劣化する保守、滑稽なる公私混同

う〜気持ち悪い。なんとなくぜんざいとクリームソーダ芋焼酎を一気に食べたような気分だ。雑誌「諸君!」を買って読んでみたんだけど、なんだろうなぁ?今回のイラク人質事件を特集で取り上げているわけだけど、「保守」としての立脚基盤が劣化しているのだろうとしか思えなかった。
この雑誌には「紳士と淑女」という巻頭言のページがあって、これなんか比較的好きな部類なんだが(今回でも森ビル回転ドア事故が官僚制の焼け太りを呼ぶ。みたいな指摘があって、それはわたしが羽田突入事件で取り上げた指摘と同じなんだろうと思う)それでも非寛容なんだよな。結局、革新の退潮が保守の退潮を呼ぶと言う、つまりは二元論のフレームから脱却できていない、またはしない保守の限界なんだろうかな。まあ、二元論は楽で、そこそこ金にはなるんだろうけど。
で、最初のページに来ているのが石原慎太郎東京都知事と、西村眞悟衆議院議員ときたもんだ。劣化してるよなぁ。一々引用、論駁してみようかと思ったけど止めた。あまりに気持ち悪い。
二点だけうだうだ書いてみたい。
1.人質事件は犯罪であって、それに刑事的に対応するのは行政の職務である。そしてそれが海外で行われたなら外事的に外務省などと連携して捜査、解決を図るのは行政の義務だろう。
しかし、それと、犯行グループの要求である自衛隊撤退は政治的要求であり、これらを混同して語っても何も見えてこない。これを混同する事自体が「公私混同」と言えるだろう。
自衛隊が「人道支援だから」なんてのはこの際まったく関係無い。よしんば自衛隊が「治安出動」だの、いっそ「侵攻」だのしていたところで、個人に降りかかった事件と政治的問題を混同して語ってどうしようというんだろうか。

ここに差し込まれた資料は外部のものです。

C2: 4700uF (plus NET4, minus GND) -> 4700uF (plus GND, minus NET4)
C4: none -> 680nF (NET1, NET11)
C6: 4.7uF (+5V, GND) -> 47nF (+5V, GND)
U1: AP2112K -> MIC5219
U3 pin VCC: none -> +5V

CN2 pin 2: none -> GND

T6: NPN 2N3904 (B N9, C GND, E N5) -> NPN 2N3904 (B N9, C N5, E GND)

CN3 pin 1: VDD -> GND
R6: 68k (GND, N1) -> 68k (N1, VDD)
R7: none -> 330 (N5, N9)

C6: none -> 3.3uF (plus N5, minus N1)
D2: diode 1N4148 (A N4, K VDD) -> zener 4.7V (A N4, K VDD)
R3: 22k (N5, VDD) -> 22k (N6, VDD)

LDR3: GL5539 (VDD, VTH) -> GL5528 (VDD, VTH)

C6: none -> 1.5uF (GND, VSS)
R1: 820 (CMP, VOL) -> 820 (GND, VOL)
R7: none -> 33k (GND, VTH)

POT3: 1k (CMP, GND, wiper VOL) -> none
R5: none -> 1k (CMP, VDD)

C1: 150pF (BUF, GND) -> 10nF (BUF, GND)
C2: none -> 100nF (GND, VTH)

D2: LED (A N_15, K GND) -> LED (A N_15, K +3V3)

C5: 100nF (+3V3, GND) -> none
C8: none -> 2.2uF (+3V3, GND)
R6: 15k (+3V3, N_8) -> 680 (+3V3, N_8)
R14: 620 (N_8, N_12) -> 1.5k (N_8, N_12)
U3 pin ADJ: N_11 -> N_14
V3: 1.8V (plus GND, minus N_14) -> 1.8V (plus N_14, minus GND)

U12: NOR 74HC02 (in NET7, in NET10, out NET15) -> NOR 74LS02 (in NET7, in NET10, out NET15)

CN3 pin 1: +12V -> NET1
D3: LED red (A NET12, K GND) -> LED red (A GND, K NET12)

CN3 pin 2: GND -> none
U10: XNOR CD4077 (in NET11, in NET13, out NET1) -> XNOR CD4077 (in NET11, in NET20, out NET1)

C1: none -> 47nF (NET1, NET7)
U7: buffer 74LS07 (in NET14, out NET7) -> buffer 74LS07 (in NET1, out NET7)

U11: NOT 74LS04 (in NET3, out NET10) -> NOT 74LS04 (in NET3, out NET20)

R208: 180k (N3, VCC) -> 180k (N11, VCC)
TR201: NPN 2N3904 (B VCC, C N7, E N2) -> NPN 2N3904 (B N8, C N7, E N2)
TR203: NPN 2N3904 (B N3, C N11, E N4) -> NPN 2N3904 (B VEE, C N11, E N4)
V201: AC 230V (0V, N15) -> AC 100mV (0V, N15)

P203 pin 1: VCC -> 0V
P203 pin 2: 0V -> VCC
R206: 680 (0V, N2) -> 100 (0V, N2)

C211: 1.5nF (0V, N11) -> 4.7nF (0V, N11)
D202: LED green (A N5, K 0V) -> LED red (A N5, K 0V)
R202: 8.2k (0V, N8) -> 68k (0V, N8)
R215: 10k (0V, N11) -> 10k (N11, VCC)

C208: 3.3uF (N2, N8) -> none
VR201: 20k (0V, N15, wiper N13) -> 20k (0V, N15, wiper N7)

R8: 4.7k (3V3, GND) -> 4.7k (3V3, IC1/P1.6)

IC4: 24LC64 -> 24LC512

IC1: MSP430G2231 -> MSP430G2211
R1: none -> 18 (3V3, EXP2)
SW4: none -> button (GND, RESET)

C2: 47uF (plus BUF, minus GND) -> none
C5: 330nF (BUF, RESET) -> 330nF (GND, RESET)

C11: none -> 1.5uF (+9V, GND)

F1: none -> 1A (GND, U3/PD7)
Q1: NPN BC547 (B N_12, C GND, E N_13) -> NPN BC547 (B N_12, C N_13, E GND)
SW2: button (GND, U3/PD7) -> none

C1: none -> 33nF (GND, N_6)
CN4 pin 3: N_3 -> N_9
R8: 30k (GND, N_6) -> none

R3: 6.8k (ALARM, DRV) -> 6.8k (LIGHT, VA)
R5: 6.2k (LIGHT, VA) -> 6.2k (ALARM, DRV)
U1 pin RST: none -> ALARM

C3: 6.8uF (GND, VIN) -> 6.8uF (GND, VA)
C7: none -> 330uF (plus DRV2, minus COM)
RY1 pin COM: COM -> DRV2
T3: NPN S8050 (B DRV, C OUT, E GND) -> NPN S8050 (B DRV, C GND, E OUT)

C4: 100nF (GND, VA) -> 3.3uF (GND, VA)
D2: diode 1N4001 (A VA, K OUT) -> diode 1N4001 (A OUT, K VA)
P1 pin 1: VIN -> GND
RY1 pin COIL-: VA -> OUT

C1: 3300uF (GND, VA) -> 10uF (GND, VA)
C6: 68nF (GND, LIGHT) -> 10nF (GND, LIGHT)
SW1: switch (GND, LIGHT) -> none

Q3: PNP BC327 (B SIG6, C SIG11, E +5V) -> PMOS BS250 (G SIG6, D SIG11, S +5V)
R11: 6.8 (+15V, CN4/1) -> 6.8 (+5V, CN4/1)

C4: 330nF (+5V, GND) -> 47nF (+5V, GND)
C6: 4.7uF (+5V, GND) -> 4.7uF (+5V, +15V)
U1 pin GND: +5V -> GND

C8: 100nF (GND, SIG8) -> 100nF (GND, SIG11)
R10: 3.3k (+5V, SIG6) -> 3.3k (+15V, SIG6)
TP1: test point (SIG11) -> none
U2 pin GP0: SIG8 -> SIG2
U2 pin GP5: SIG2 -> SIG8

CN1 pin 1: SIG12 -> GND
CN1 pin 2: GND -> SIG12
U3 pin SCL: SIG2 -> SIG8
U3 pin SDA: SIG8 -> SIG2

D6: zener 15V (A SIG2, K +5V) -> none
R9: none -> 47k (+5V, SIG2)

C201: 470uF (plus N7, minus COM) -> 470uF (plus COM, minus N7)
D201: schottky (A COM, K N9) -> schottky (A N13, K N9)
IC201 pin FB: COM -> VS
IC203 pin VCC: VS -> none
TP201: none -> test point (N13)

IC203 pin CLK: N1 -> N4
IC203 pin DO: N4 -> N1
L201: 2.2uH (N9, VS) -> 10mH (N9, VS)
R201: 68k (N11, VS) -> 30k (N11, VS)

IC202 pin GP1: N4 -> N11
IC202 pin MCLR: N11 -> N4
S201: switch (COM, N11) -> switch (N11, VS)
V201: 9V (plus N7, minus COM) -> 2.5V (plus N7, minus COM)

また、人質家族が「小泉首相と会わせて欲しい」というのは「滑稽」「僭越」(石原)なんだろうか(石原はこの言葉がきつく響くと意識したようで説明を加えているが、その説明も結局責任の所在を人質に負わせることで上記の行政の責任を回避しているに過ぎない。公私混同の論議に終止している)
わたしも小泉首相が人質家族に会わなければならないとは思わない。(国内の誘拐事件で政治的要求が為されたら首相が動かなければならないかということを考えてみれば良い、首相は桜でも見ていれば良いんだ)しかし、家族を人質に取られた者が、無理は承知で、すがる思いで発した言葉を「滑稽」と断ずるこの神経は信じられない。こんなヤツは保守ではない。外道だ。
2.石原も西村も「戦争なんかに端から大義など無い」(大意)といっている。孫子、戦国策、数々の戦国武将。更にクラウゼウィッツを引くまでもなく「戦争に大義は不要」などというならず者の論理を強弁できる神経が信じられない。西村は性根では暴力肯定論者なのではないか?こんなヤツが保守なのか?
非常に気持ちが悪い。
面白いのはこの後、中西輝政に続いて佐々淳行、次に中宮崇と来るわけだな。肩書きが「カルトウォッチャー・プロ2ちゃんねらー」だそうだ。その次に来るのが例の「麹町電網観測所」(「インターネットの中の世論」を拾うとしているが、ここでいうインターネットというのはほとんど2chと同義語らしい)
保守の劣化はヤマイコウコウニイル、という感じだな。